START Input for this task
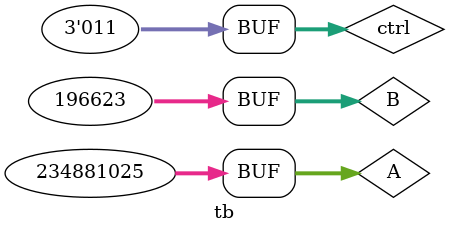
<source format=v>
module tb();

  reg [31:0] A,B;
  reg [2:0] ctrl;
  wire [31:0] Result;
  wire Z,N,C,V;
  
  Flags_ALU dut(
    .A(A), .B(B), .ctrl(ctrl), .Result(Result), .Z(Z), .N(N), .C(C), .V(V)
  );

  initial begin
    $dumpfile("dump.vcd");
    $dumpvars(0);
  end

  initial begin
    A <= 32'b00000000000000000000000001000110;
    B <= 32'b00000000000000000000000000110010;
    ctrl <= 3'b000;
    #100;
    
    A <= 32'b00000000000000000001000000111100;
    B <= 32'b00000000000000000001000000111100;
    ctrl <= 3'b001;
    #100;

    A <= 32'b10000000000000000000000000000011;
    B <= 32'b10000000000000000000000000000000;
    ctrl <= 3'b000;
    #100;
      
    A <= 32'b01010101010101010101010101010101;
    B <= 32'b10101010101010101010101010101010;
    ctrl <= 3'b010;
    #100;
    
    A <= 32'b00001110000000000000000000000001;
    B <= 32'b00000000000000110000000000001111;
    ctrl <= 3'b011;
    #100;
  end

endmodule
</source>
END Input for this task
START Input for this task
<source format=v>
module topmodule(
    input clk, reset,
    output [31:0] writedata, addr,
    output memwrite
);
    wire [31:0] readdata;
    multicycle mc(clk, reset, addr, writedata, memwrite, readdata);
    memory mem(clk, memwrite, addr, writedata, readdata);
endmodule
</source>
END Input for this task
What the task asks
From the entries above, pull out each line that includes "memwrite".

Written answer
    output memwrite
    multicycle mc(clk, reset, addr, writedata, memwrite, readdata);
    memory mem(clk, memwrite, addr, writedata, readdata);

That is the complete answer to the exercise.